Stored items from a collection
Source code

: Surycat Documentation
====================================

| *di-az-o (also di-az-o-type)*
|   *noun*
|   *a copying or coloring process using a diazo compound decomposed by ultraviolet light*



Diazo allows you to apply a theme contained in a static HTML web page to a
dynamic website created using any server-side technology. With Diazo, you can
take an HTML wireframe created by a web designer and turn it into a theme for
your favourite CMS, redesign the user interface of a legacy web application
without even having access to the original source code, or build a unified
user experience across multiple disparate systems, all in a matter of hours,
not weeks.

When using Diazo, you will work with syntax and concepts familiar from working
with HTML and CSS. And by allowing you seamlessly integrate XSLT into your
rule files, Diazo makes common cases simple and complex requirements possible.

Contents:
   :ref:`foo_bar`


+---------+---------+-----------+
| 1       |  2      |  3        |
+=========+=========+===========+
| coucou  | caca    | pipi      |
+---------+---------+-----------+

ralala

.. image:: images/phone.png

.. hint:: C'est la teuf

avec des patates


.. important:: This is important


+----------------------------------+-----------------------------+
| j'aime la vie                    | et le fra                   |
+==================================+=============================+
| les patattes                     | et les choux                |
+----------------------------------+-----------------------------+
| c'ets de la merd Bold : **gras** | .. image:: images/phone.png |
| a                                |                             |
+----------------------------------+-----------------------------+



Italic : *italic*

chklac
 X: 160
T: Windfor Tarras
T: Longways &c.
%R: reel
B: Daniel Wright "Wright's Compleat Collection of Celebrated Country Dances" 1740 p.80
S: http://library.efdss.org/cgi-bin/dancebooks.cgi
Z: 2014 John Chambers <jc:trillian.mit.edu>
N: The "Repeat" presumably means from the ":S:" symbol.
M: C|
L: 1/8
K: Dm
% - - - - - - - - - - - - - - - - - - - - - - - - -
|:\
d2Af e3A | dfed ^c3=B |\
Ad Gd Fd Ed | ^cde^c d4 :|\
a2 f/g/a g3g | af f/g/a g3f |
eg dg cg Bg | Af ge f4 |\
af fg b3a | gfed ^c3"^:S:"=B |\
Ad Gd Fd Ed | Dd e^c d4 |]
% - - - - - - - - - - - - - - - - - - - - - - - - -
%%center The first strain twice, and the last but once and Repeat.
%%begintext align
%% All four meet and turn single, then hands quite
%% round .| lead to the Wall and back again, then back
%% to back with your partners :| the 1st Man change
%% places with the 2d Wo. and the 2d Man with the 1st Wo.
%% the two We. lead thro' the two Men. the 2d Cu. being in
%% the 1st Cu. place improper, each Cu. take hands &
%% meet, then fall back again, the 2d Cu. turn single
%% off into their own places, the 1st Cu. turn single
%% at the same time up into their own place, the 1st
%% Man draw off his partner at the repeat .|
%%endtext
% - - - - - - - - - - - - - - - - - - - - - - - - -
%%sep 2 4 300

EXERCISE BRIEF: Wherever the string "created" appears in the data above, report the whole line.

COMPLETED TASK:
dynamic website created using any server-side technology. With Diazo, you can
take an HTML wireframe created by a web designer and turn it into a theme for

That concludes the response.